### DATASET CONTENT ###

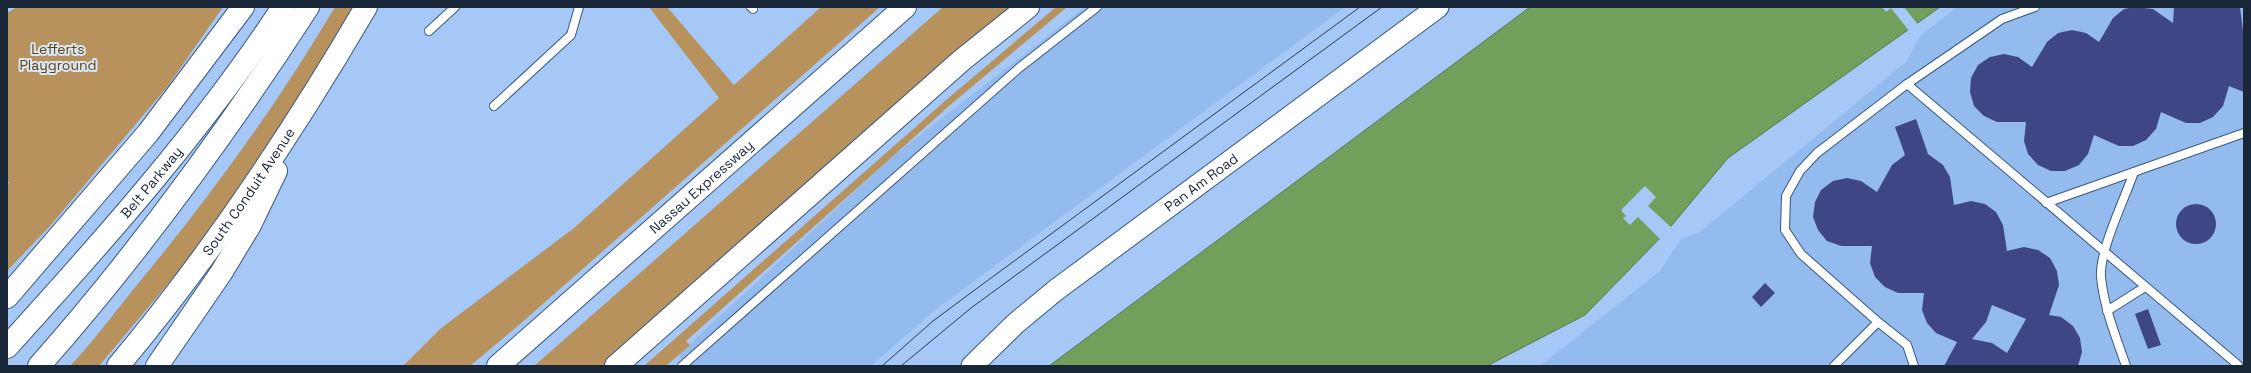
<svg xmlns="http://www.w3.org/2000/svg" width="2251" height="373" viewBox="0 0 2251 373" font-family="'Space Grotesk',sans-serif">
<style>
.built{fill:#94bbee}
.green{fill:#b7925d}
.water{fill:#729f5c;stroke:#577b51}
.pier{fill:#a5c8f7}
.building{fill:#3e4686;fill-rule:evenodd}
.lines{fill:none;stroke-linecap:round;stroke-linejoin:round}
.lane-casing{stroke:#395881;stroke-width:10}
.secondary-casing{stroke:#395881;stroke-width:23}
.primary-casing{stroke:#395881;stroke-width:24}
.highway-casing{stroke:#395881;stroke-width:24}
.lane{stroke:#fff;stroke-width:8}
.secondary{stroke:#fff;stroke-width:21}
.primary{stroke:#fff;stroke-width:22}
.highway{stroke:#fff;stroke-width:22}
.tram{stroke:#2a394f;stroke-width:1}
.labels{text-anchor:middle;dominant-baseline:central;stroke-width:4;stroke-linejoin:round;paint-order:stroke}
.park-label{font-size:14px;fill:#634308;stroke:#d9e7fb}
.street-label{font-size:14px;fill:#192638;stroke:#d9e7fb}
</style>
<rect width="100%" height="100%" fill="#a5c8f7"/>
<g class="built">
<polygon points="1085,7 1345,7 935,310 871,366 687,366 678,355 892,157"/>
<polygon points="1957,7 2244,7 2244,366 1540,366 1660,271 1681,239 1700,232 1907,61 1920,36"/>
</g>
<g class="green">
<polygon points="17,7 223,7 167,87 50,226 7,271 7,184 10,182 7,182 7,13"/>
<path d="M335 7H353L329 51 248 175 182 267 99 366H70C92 343 112 316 132 291 206 202 276 107 335 7Z"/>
<polygon points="649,7 667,7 734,85 821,7 880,7 519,325 470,366 403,366 440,329 574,228 719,98"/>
<polygon points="943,7 1013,7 915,90 603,366 534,366"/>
<polygon points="1056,7 1067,7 949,106 686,341 690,345 666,366 644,366 945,101"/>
</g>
<polygon class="water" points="1530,7 1940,7 1728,158 1667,231 1585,315 1487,366 1049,366"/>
<g class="pier">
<polygon points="1882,7 1904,7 1919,26 1910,32 1891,8 1886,12"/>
<polygon points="1645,186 1656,197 1648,206 1672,228 1661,240 1638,217 1630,225 1623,218 1626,216 1621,210"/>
</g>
<g class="building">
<polygon points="2134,7 2153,9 2173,23 2174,7 2240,7 2244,39 2244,92 2229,86 2223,106 2213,117 2200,123 2186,123 2161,112 2156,129 2146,140 2133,146 2119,146 2094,135 2088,154 2079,165 2065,171 2051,171 2038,165 2028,154 2024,141 2026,122 1997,122 1984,116 1974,106 1970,92 1971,78 1978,65 1990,57 2004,54 2018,57 2032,67 2047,42 2058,33 2072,30 2086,33 2099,42 2113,18 2124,9"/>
<path d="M1916 119 1928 154 1943 165 1950 177 1954 205 1971 201 1985 204 1996 212 2003 225 2007 251 2024 247 2038 250 2050 258 2057 271 2059 285 2049 315 2061 317 2073 326 2080 338 2082 352 2078 366H1944L1957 342 1936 333 1927 323 1922 310 1924 293H1898L1885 287 1875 277 1870 263 1872 246H1841L1827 241 1818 230 1813 217 1815 202 1821 190 1833 181 1847 178 1861 181 1877 192 1892 165 1905 155 1895 127ZM1992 305 2026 319 2007 353 1992 343 1972 339 1986 322Z"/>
<circle cx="2196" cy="224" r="20"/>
<polygon points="1765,283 1775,293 1761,307 1752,297"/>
<polygon points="2148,309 2161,345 2148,349 2135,314"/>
</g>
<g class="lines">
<g class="lane-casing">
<g id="lane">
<polyline points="751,7 753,9"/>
<polyline points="429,31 455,7"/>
<polyline points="1907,84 2238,365"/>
<polyline points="494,106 571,35 579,7"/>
<polyline points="2046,203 2244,133"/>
<polyline points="2107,311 2145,287"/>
<polyline points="682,366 1019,68 1097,7"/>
<polyline points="1834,366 1878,322"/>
<polyline points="1914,366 1907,345 1878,322 1801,254 1785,230 1786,196 1800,171 1817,153 1907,84 2002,19 2035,7"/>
<path d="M2126 366C2116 337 2104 308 2101 277 2099 251 2125 198 2134 172"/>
</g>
</g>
<g class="secondary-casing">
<g id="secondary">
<path id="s1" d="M972 366 1015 324 1056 290 1438 7"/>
</g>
</g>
<g class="primary-casing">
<g id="primary">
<path id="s2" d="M118 366C211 255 293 132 366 7"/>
<polyline points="157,366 221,273 250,225 276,171"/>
</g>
</g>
<g class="highway-casing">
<g id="highway">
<polyline points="7,297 148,133 243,7"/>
<path id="s3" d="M7 347C105 239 203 129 283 7"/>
<path d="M39 366C138 254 227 132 308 7"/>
<path id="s4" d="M498 366 905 7"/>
<polyline points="616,366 962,60 1028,7"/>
</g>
</g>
<use href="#lane" class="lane"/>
<use href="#secondary" class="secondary"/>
<use href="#primary" class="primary"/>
<use href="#highway" class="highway"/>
<g class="tram">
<polyline points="882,366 933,321 972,292 1360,7"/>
<polyline points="901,366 971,308 1382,7"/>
</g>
</g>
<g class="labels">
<g class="park-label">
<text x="58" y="49">Lefferts<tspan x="58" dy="16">Playground</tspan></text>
</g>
<g class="street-label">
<text stroke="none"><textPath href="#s3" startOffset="219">Belt Parkway</textPath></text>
<text stroke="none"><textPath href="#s1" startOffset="294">Pan Am Road</textPath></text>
<text stroke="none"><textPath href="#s4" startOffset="271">Nassau Expressway</textPath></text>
<text stroke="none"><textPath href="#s2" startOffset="218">South Conduit Avenue</textPath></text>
</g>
</g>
<rect width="2251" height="373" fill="none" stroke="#192638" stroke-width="16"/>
</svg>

###

→ **WHAT YOU WILL DO**
The total, and only the total: count the lines above that contain "labels".

→ **ANSWER SPACE**
2